Microwave-assisted biodiesel production using ZIF-8 MOF-derived nanocatalyst: A process optimization, kinetics, thermodynamics and life cycle cost analysis

Abstract

In this study a novel, high surface area, and recyclable nano-size solid basic catalyst is developed for the first time from ZIF-8 MOF-derived CaO/ZnO for the high-yielding transesterification of soybean oil (SO) to biodiesel with methanol under microwave irradiation. The chemical composition, texture and morphology of the catalyst were comprehensively characterized by FT-IR, SEM-EDS, XRD, TGA, XPS and BET. In addition, 1H NMR analyses were performed to confirm the conversion of soybean oil to biodiesel, whereas, GC–MS spectrum provide information about the chemical composition of the produced biodiesel.
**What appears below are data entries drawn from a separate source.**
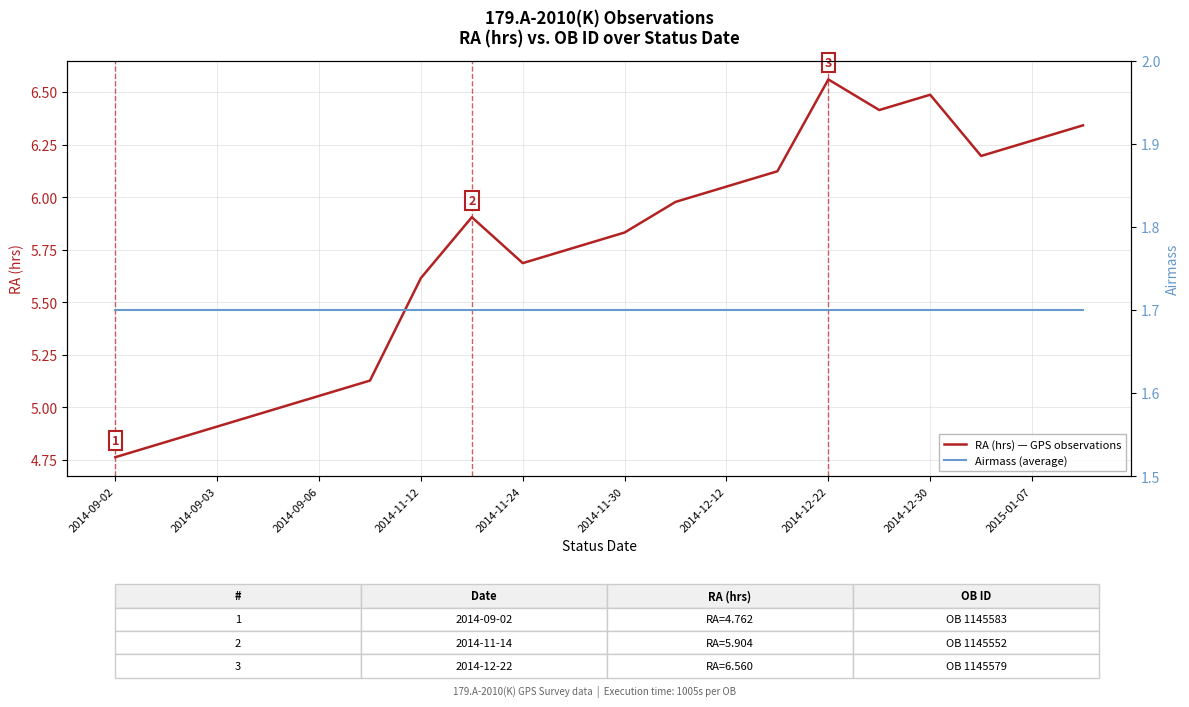

How many lines are shown in the chart?

2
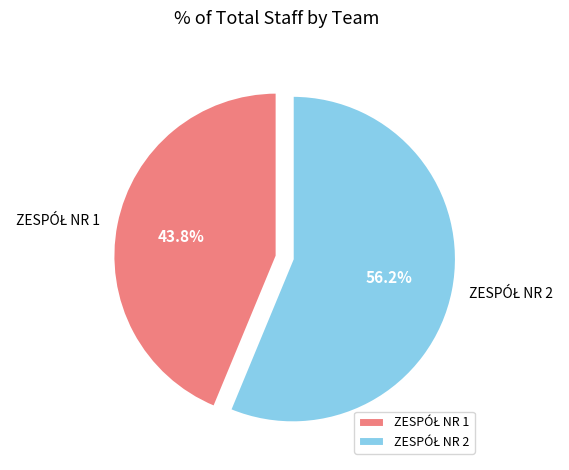

Does any single category account for the majority?

Yes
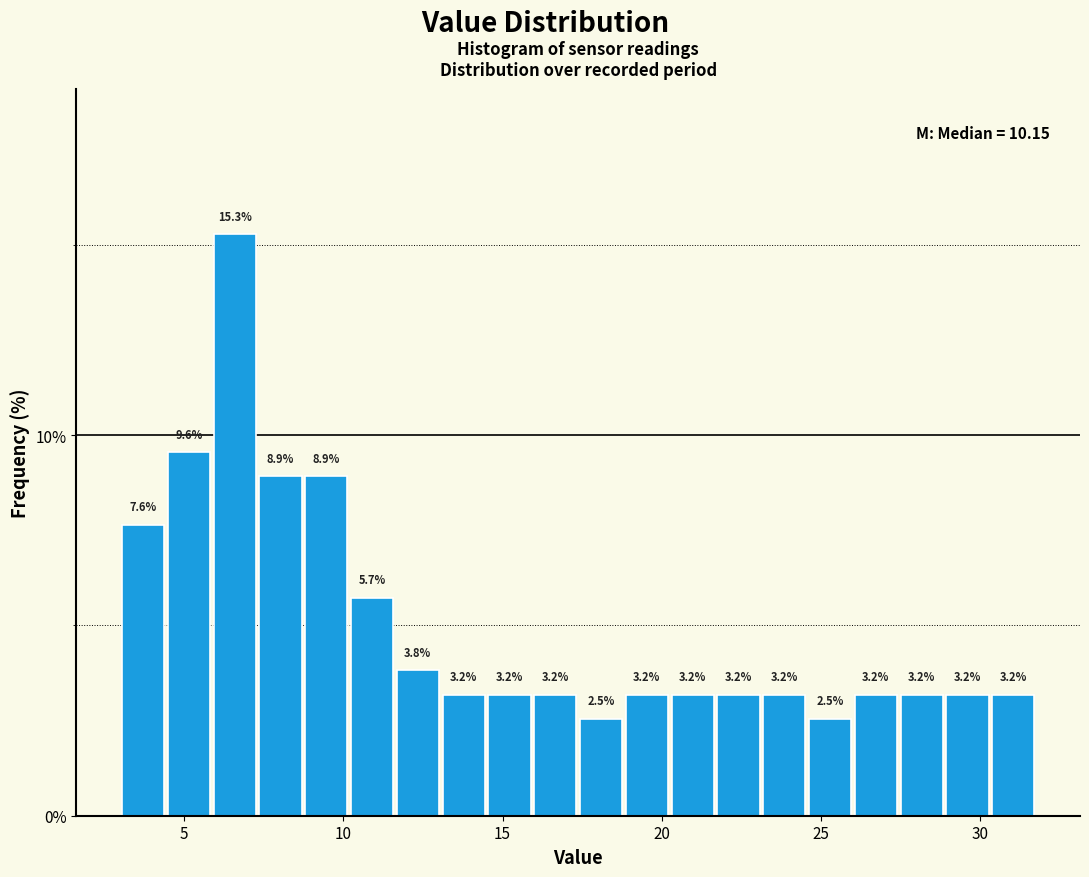

Around what value on the x-axis is the tallest bar? Give the approximate position of its centre, as read against the axis.

6.5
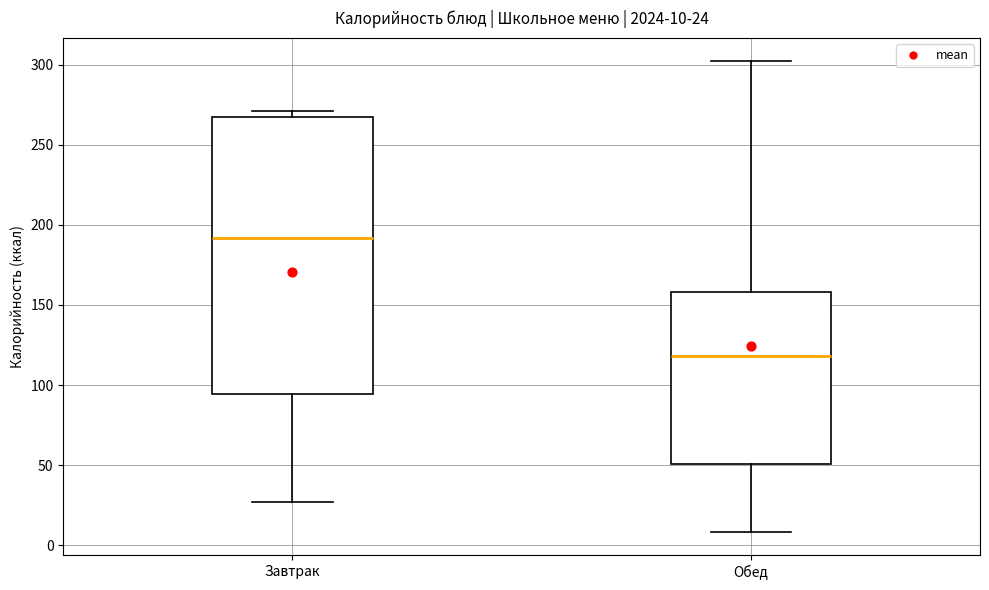

Which box's median line is the lowest?

Обед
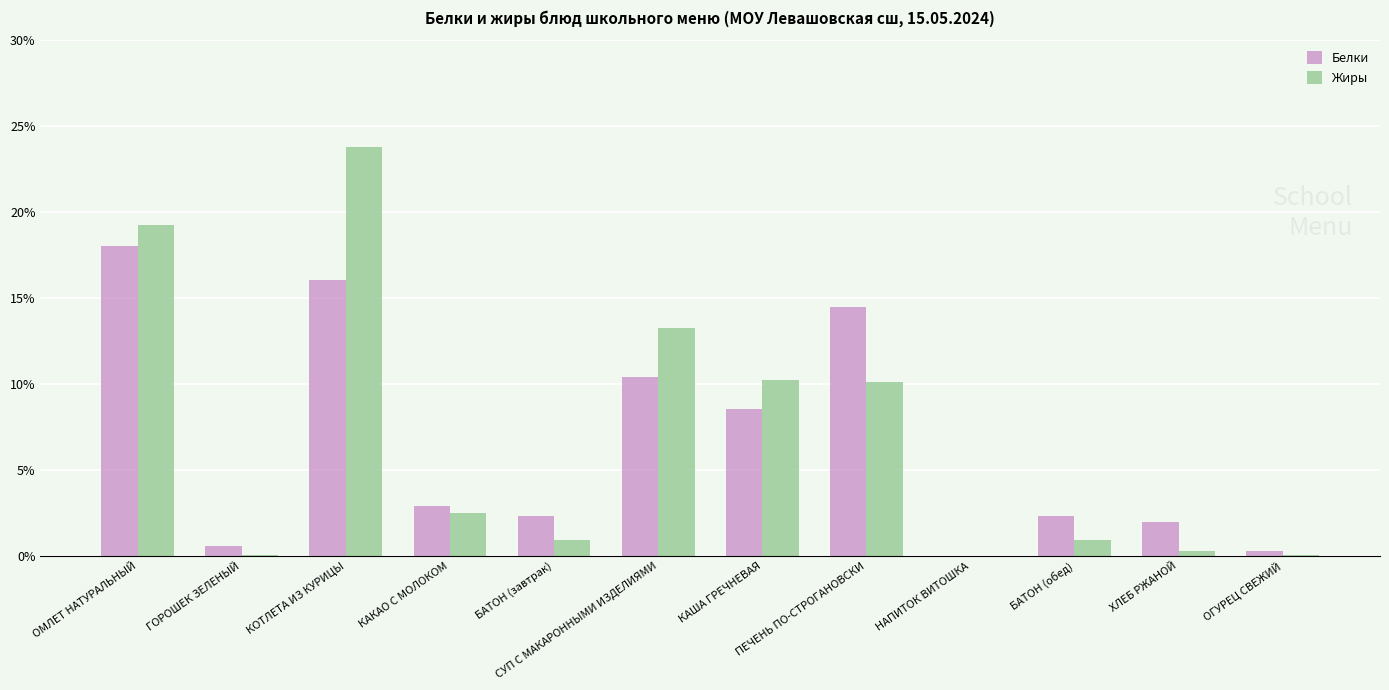

At which label is Белки closest to 9?

КАША ГРЕЧНЕВАЯ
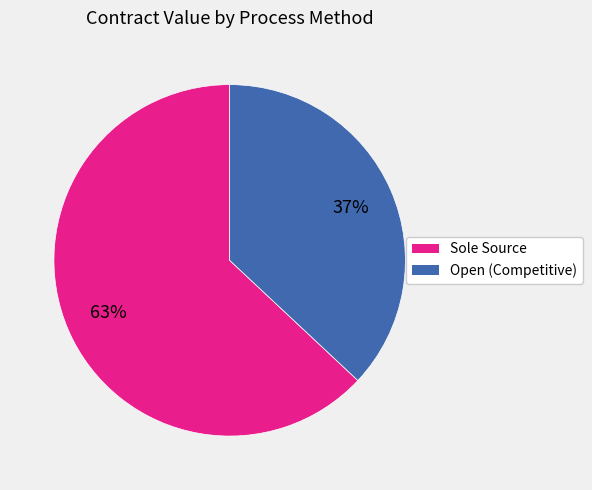

Is there a majority slice in this chart?

Yes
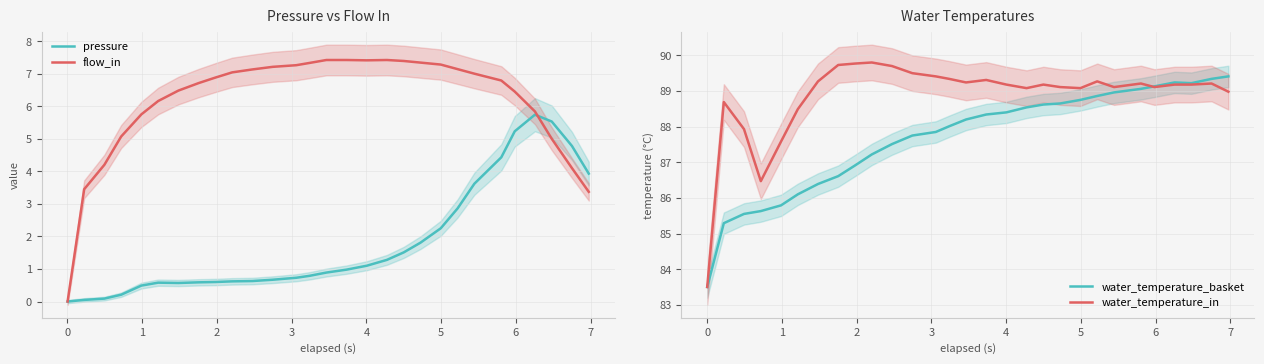

What is the minimum value for water_temperature_basket?

83.5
Kinetic studies are performed for the optimized catalyst and it follows the pseudo-first-order reaction. Thermodynamic analyses show that the transesterification of soybean oil to biodiesel reaction is endothermic and not spontaneous. By using Response surface methodology (RSM), the optimization of parameters that affect the biodiesel yield is studied. The transformation of 1:20 soybean oil with methanol using CaO/ZnO catalyst (7 wt%) gives 97.4 % biodiesel yield for the transesterification at 90 °C for 50 min. The catalyst shows good reusability after 5 successive cycles demonstrating its industrial-scale applications. According to Life cycle cost analysis (LCCA) the estimated price of 1 kg of biodiesel produced in this work is merely $1.11 showing high commercial applicability.